Looking at the new Battlestar Galactica trailers, it’s interesting how times change.
In the late 70s, when the original series aired, it was still the Cold War. The idea of the Bad Guys betraying our peaceful overtures and nuking us while our pants were down was, at least in the popular culture, completely believable.
The new BG, instead, has the “enemy is us” about it. The Cylons are no longer “walking toasters” and aliens, but synthetic creatures, created by humanity — and, now, capable of resembling humanity. A parable for the dangers of modern science? An allusion to humanity creating its own internal enemies in an era of terrorism and WMDs? Take your headline-of-the-week pick.
All that’s certain is that there’s going to be Human/Cylon nookie.

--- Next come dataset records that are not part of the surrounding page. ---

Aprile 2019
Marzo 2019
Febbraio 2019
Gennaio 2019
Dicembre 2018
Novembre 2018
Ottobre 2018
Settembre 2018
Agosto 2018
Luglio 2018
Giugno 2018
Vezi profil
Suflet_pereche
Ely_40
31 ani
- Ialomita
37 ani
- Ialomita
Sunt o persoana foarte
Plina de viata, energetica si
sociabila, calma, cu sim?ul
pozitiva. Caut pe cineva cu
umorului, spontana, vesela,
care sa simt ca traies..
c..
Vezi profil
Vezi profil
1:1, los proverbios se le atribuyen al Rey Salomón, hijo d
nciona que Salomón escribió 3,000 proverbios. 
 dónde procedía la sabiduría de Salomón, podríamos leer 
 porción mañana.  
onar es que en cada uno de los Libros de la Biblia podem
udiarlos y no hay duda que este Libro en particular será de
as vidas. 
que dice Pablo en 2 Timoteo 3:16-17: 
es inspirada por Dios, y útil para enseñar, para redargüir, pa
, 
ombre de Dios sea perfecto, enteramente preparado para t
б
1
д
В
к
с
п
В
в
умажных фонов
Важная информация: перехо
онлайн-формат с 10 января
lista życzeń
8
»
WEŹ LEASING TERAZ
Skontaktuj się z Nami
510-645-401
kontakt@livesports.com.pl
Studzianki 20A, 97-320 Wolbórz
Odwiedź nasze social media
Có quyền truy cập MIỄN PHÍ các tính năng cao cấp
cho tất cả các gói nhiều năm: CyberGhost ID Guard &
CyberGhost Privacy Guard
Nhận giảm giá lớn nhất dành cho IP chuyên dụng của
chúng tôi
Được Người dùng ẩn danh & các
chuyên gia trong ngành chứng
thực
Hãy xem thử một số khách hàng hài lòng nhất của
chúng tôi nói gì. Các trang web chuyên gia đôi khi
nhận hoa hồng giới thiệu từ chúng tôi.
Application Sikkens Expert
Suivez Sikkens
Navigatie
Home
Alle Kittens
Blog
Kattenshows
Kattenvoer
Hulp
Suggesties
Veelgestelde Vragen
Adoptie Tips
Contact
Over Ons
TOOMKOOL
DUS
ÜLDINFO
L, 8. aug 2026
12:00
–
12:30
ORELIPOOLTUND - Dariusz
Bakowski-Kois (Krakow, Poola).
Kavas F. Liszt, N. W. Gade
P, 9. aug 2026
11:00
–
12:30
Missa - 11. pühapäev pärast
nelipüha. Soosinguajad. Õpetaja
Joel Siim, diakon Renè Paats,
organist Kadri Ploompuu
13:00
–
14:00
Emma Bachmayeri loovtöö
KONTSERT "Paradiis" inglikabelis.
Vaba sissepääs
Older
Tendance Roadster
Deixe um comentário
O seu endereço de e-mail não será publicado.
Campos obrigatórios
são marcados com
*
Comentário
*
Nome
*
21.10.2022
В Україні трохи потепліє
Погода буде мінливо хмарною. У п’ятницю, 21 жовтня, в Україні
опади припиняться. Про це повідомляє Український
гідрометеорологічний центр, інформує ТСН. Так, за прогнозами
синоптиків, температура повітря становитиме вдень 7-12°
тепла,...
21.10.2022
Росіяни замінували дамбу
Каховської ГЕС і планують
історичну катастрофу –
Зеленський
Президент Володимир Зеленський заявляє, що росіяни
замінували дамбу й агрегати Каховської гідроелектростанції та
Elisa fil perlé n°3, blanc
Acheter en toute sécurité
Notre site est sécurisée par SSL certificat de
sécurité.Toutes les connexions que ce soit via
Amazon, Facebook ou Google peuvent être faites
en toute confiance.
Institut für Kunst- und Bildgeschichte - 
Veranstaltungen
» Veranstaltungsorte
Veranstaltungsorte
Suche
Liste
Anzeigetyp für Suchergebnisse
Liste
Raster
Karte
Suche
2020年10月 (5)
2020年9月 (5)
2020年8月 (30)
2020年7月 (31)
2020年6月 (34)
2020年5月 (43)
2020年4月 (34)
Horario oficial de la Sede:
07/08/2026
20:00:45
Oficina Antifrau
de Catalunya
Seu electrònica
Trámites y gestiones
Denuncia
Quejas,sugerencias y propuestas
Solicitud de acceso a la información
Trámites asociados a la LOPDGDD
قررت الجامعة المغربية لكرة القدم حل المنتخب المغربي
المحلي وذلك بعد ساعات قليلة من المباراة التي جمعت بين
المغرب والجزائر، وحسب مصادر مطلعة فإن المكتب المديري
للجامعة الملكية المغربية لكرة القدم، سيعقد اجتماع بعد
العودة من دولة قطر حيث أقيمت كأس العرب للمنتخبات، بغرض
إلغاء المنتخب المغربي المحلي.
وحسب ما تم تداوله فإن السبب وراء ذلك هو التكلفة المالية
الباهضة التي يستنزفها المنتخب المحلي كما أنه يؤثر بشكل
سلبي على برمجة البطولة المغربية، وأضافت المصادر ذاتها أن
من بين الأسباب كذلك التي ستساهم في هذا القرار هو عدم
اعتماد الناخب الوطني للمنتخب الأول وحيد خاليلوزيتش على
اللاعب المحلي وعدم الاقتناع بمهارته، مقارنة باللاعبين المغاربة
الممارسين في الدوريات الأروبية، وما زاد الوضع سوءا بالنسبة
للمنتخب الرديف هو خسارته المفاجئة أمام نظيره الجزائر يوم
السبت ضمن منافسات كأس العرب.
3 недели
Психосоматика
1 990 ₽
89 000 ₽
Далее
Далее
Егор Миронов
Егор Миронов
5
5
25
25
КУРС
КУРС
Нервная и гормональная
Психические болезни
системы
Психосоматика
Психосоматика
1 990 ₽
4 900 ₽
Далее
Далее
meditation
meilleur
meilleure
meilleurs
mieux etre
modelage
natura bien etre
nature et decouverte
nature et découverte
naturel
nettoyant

Guaranteed.
The Enemy Among us is not, though, a new theme. And while the Borg might have made the Evil Robot Invader meme theirs for decades to come, I’m going to miss those Walking Toasters.
We’ll see.
(via GoaF)
By Your Command.
Darn, I love the old toasters.
Me, too. And Jonathan Harris doing voices. And Patrick MacNee. And John Colicos as Baltar. And …
Okay, I’m not expecting it to be All the Same. And, in fact, the Cylons were pretty inept robots. But I’m concerned that the new series is replacing goofy cliches with trite ones of its own.
Frack. I suspect it’s going to be a load of felgercarb.
The flip side is that a walking toaster just doesn’t have the legs for that red dress…
I always thought of the first BSG, especially the pilot as being about the Arab-Israeli conflict. This was especially made weird when the pilot movie? or one of the first episodes? was interupted by a press conference about the first breakthrough (Camp David, Carter and the Egypt-Israel agreement).
Or so the fuzzy memory reminds me…
Hmmm. Never thought of it in those terms.
The timing is about right on your recollection. I believe the series was ’78-79; Carter was president ’77-80.
Anything they do, anything at all, can only be an improvement on the old series.
Except for young Jane Seymour in the pilot.
I saw the first episode last night. Interestingly enough they decided to go retro on a number of things such as paper printouts and old-style telephone handsets. I would disagree with you in that BG has more to do with Mormon mythology (e.g., the Kobol/Kolob anagram) than the Cold War. In general, I liked it. The Sci-Fi channel has done a good job with their mini-series lately.